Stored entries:
>>>

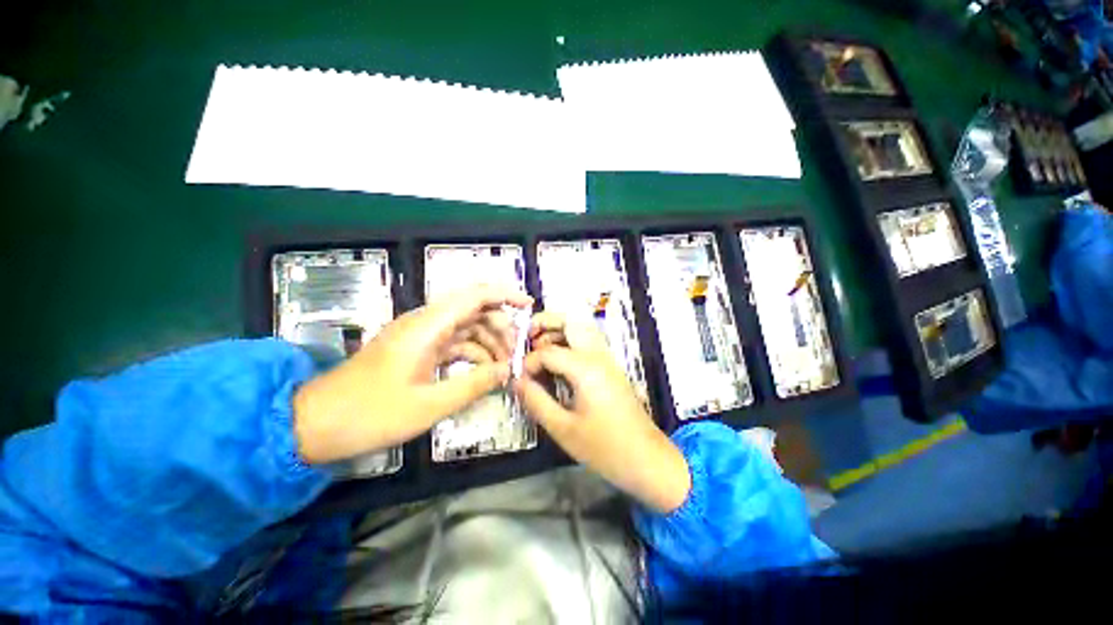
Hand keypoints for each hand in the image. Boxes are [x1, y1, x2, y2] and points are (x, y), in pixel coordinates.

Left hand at [293, 285, 532, 464]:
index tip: (529, 306)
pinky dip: (473, 355)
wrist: (315, 424)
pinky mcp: (418, 351)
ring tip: (504, 367)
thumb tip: (507, 370)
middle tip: (517, 353)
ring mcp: (421, 337)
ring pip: (466, 328)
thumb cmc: (369, 414)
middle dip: (501, 327)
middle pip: (474, 311)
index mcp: (426, 327)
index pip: (473, 296)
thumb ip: (474, 385)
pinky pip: (455, 345)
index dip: (504, 295)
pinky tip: (484, 373)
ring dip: (489, 343)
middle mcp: (425, 324)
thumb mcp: (428, 405)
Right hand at [513, 312, 690, 513]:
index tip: (520, 380)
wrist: (646, 459)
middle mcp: (598, 356)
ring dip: (559, 330)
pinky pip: (588, 342)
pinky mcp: (610, 368)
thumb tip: (517, 382)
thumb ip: (536, 401)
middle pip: (571, 322)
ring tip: (538, 346)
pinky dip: (570, 341)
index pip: (548, 352)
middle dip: (546, 323)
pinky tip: (558, 361)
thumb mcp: (563, 428)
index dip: (529, 362)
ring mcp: (607, 360)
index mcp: (585, 368)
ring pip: (582, 329)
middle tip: (526, 336)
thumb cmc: (605, 447)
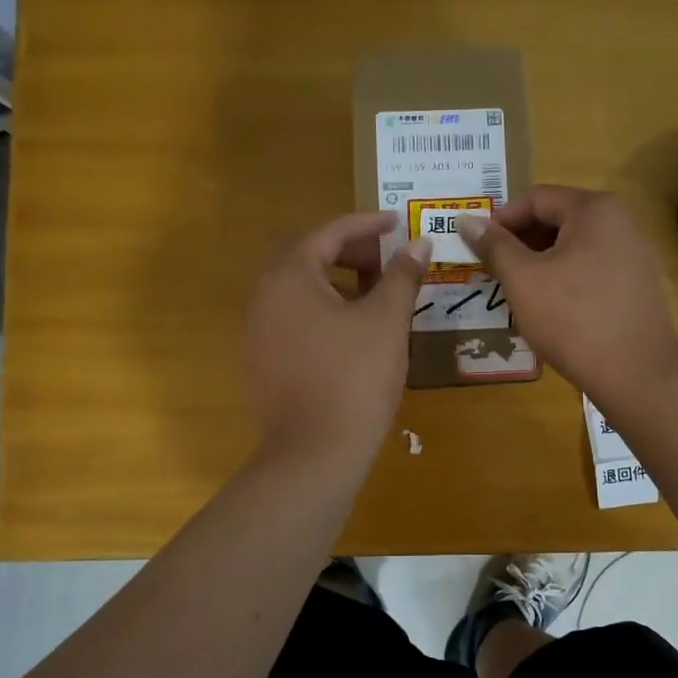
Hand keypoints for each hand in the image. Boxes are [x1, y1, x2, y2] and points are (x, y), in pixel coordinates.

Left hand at [243, 212, 429, 470]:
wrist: (314, 453)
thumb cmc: (354, 377)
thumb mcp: (386, 321)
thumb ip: (402, 276)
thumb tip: (418, 244)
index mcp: (289, 277)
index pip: (329, 233)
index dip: (367, 224)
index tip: (398, 223)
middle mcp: (264, 297)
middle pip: (309, 258)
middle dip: (351, 252)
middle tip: (388, 260)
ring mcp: (258, 332)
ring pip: (302, 291)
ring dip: (339, 282)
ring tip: (377, 295)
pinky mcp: (263, 362)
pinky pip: (295, 320)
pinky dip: (325, 311)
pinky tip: (354, 332)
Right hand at [458, 188, 677, 405]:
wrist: (636, 374)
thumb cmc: (573, 319)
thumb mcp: (523, 280)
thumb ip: (493, 246)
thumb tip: (466, 220)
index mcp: (594, 209)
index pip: (535, 199)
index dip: (500, 221)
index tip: (478, 249)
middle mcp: (620, 221)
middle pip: (556, 219)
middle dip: (520, 242)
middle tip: (494, 272)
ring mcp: (634, 252)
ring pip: (573, 246)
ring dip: (540, 262)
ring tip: (518, 292)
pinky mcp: (637, 283)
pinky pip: (591, 267)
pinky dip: (565, 278)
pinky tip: (550, 307)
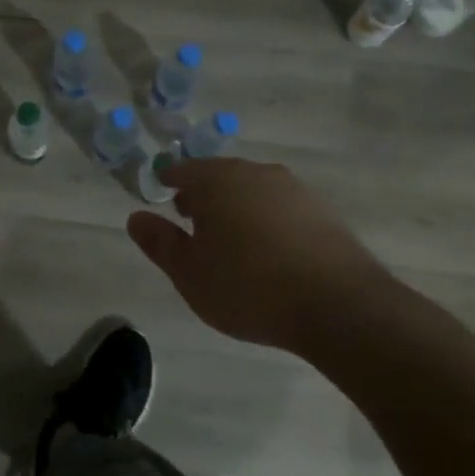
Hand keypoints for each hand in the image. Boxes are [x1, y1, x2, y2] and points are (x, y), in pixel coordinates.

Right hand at [126, 158, 397, 356]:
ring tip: (230, 240)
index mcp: (217, 181)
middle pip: (219, 175)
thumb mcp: (189, 273)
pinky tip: (268, 250)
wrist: (338, 305)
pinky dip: (266, 219)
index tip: (162, 198)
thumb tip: (136, 217)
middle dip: (202, 194)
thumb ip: (160, 242)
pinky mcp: (322, 211)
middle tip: (191, 221)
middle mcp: (255, 173)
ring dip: (236, 206)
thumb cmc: (248, 287)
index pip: (182, 170)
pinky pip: (280, 207)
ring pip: (252, 189)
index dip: (168, 183)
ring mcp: (293, 189)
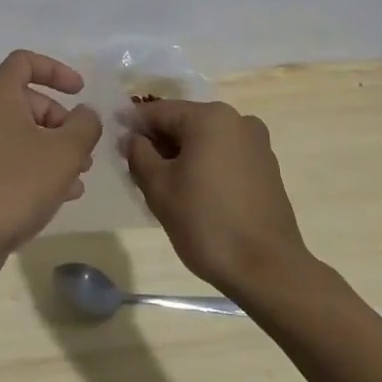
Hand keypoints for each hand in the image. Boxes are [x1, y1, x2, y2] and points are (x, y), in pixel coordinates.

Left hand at [0, 50, 103, 283]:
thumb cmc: (16, 185)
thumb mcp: (65, 153)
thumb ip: (84, 125)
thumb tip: (85, 114)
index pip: (24, 61)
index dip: (56, 70)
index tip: (80, 91)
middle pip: (28, 101)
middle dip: (61, 122)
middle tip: (83, 151)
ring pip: (21, 133)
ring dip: (53, 148)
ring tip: (79, 177)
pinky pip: (9, 157)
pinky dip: (35, 166)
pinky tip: (60, 195)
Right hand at [121, 100, 309, 295]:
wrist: (268, 270)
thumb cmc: (206, 223)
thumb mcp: (158, 187)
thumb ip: (138, 153)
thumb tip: (132, 138)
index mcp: (210, 117)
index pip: (158, 111)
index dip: (132, 125)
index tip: (114, 141)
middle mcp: (237, 120)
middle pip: (184, 123)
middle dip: (158, 142)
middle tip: (136, 169)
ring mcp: (256, 144)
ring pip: (205, 140)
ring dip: (181, 155)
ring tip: (164, 185)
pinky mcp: (267, 168)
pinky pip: (225, 156)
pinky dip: (205, 166)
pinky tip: (194, 193)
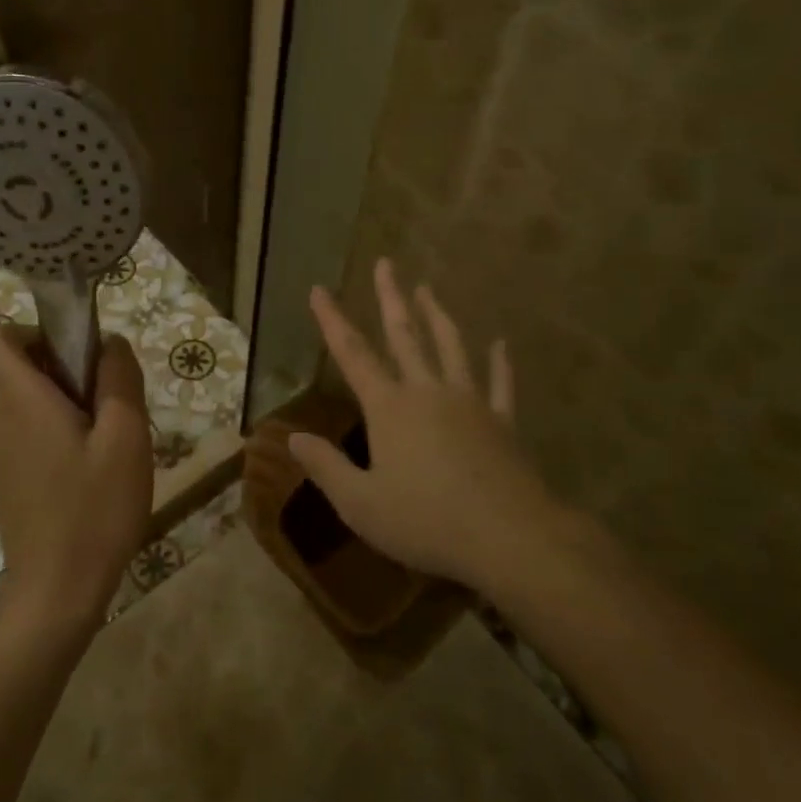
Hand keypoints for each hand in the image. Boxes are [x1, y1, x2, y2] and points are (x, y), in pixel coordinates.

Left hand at [0, 324, 153, 634]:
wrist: (57, 594)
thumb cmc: (94, 510)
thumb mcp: (125, 437)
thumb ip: (119, 380)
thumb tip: (109, 343)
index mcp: (22, 400)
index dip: (32, 331)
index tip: (76, 354)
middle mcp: (2, 419)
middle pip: (23, 368)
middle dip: (69, 370)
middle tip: (113, 404)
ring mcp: (3, 452)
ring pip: (34, 402)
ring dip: (72, 405)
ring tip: (112, 443)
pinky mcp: (12, 479)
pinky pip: (35, 433)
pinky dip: (64, 434)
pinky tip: (96, 473)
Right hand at [288, 259, 559, 594]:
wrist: (508, 537)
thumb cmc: (426, 522)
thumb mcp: (361, 504)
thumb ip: (326, 467)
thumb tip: (292, 438)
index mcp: (390, 408)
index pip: (353, 354)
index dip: (332, 320)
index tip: (319, 289)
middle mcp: (428, 392)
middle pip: (405, 336)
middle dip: (391, 298)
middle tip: (386, 263)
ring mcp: (470, 403)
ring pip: (451, 347)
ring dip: (437, 316)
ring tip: (428, 289)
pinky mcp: (502, 422)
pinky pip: (501, 383)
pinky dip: (500, 362)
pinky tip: (501, 343)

<<<

Exercise description: The data above should be returned in full, exactly as written, apart from its images.

Output:
Hand keypoints for each hand in the image. Boxes are [x1, y1, x2, y2] and points are (x, y), in pixel coordinates.

Left hand at [293, 285, 532, 464]:
index tip: (529, 306)
pinky dip: (473, 355)
wrist: (315, 424)
pinky mcp: (418, 351)
ring tip: (504, 367)
thumb tip: (507, 370)
middle tip: (517, 353)
ring mcp: (421, 337)
ring pip: (466, 328)
thumb cmc: (369, 414)
middle dip: (501, 327)
middle pip: (474, 311)
index mcp: (426, 327)
index pip: (473, 296)
thumb ip: (474, 385)
pinky pip: (455, 345)
index dip: (504, 295)
pinky tip: (484, 373)
ring dip: (489, 343)
middle mcp: (425, 324)
thumb mcp: (428, 405)
Right hand at [513, 312, 690, 513]:
index tip: (520, 380)
wrist: (646, 459)
middle mcp: (598, 356)
ring dip: (559, 330)
pinky pip: (588, 342)
pinky mcp: (610, 368)
thumb tip: (517, 382)
thumb ip: (536, 401)
middle pip: (571, 322)
ring tip: (538, 346)
pinky dip: (570, 341)
index pip: (548, 352)
middle dip: (546, 323)
pinky tip: (558, 361)
thumb mcp: (563, 428)
index dip: (529, 362)
ring mcp: (607, 360)
index mcp: (585, 368)
ring pip: (582, 329)
middle tip: (526, 336)
thumb cmc: (605, 447)
Hand keypoints for each hand in the image. Boxes are [x1, y1, x2, y2] and points are (x, y), in pixel coordinates.

Left hand at [243, 212, 429, 470]:
wrist: (314, 453)
thumb cmc: (354, 377)
thumb mcp: (386, 321)
thumb ip: (402, 276)
thumb tip: (418, 244)
index mcp: (289, 277)
index pip: (329, 233)
index dip: (367, 224)
index tip: (398, 223)
middle mcp: (264, 297)
middle pip: (309, 258)
middle dip: (351, 252)
middle tip: (388, 260)
ring mcp: (258, 332)
ring pip: (302, 291)
ring dip: (339, 282)
ring tip: (377, 295)
pinky mcp: (263, 362)
pinky pip: (295, 320)
pinky dip: (325, 311)
pinky tip: (354, 332)
Right hand at [458, 188, 677, 405]:
wrist: (636, 374)
thumb cmc: (573, 319)
thumb mcp: (523, 280)
thumb ip: (493, 246)
thumb tip: (466, 220)
index mcp: (594, 209)
index pip: (535, 199)
index dip: (500, 221)
index tip: (478, 249)
middle mcp: (620, 221)
middle pip: (556, 219)
middle dip: (520, 242)
middle tip: (494, 272)
ring mcp: (634, 252)
ring pip: (573, 246)
ring dip: (540, 262)
ring tip: (518, 292)
pinky mcp: (637, 283)
pinky pip: (591, 267)
pinky dip: (565, 278)
pinky tip: (550, 307)
Hand keypoints for each hand in the image. Boxes are [x1, y1, x2, y2] and points are (x, y), in pixel coordinates.

Right hand at [126, 158, 397, 356]:
ring tip: (230, 240)
index mcp: (217, 181)
middle pip: (219, 175)
thumb mcp: (189, 273)
pinky tip: (268, 250)
wrist: (338, 305)
pinky dip: (266, 219)
index tip: (162, 198)
thumb tip: (136, 217)
middle dip: (202, 194)
thumb ip: (160, 242)
pinky mcp: (322, 211)
middle tip: (191, 221)
middle mcp: (255, 173)
ring dip: (236, 206)
thumb cmc: (248, 287)
index pip: (182, 170)
pinky pip: (280, 207)
ring pip: (252, 189)
index dip: (168, 183)
ring mcp: (293, 189)
Hand keypoints for each hand in the image. Boxes are [x1, y1, x2, y2] and points are (x, y), in pixel coordinates.

Left hand at [0, 50, 103, 283]:
thumb cmc: (16, 185)
thumb mcp: (65, 153)
thumb ip: (84, 125)
thumb tip: (85, 114)
index pip: (24, 61)
index dip: (56, 70)
index tip: (80, 91)
middle pip: (28, 101)
middle dip: (61, 122)
middle tip: (83, 151)
ring pip: (21, 133)
ring dip: (53, 148)
ring tip: (79, 177)
pinky pip: (9, 157)
pinky dip: (35, 166)
pinky tip: (60, 195)
Right hand at [121, 100, 309, 295]:
wrist: (268, 270)
thumb cmc: (206, 223)
thumb mcp: (158, 187)
thumb ip: (138, 153)
thumb tip: (132, 138)
index mcp: (210, 117)
index pip: (158, 111)
index dip: (132, 125)
index tip: (114, 141)
middle mcp: (237, 120)
middle pip: (184, 123)
middle dip: (158, 142)
middle tip: (136, 169)
ring mcp: (256, 144)
ring pip: (205, 140)
ring dip: (181, 155)
ring tip: (164, 185)
pinky mcp: (267, 168)
pinky pip: (225, 156)
pinky dip: (205, 166)
pinky tip: (194, 193)
Hand keypoints for each hand in the image. Boxes are [x1, y1, x2, y2] and points are (x, y), in pixel coordinates.

Left hand at [0, 324, 153, 634]:
wrist: (57, 594)
thumb cmc: (94, 510)
thumb mcp: (125, 437)
thumb ip: (119, 380)
thumb tip: (109, 343)
index mcp: (22, 400)
index dip: (32, 331)
index tip: (76, 354)
middle mcp: (2, 419)
middle pip: (23, 368)
middle dip: (69, 370)
middle tip: (113, 404)
ring mcp: (3, 452)
ring pip: (34, 402)
ring dip: (72, 405)
ring tip: (112, 443)
pinky mcp: (12, 479)
pinky pip: (35, 433)
pinky dip: (64, 434)
pinky tip: (96, 473)
Right hand at [288, 259, 559, 594]:
wrist: (508, 537)
thumb cmc: (426, 522)
thumb mcp: (361, 504)
thumb ip: (326, 467)
thumb tip: (292, 438)
index mcp: (390, 408)
index pip: (353, 354)
index dip: (332, 320)
index tip: (319, 289)
middle mcp: (428, 392)
middle pip: (405, 336)
middle dip: (391, 298)
middle tip: (386, 263)
ring mcp: (470, 403)
ring pip: (451, 347)
ring dip: (437, 316)
ring tip: (428, 289)
pinky mcp: (502, 422)
pinky pip: (501, 383)
pinky dip: (500, 362)
pinky tip: (501, 343)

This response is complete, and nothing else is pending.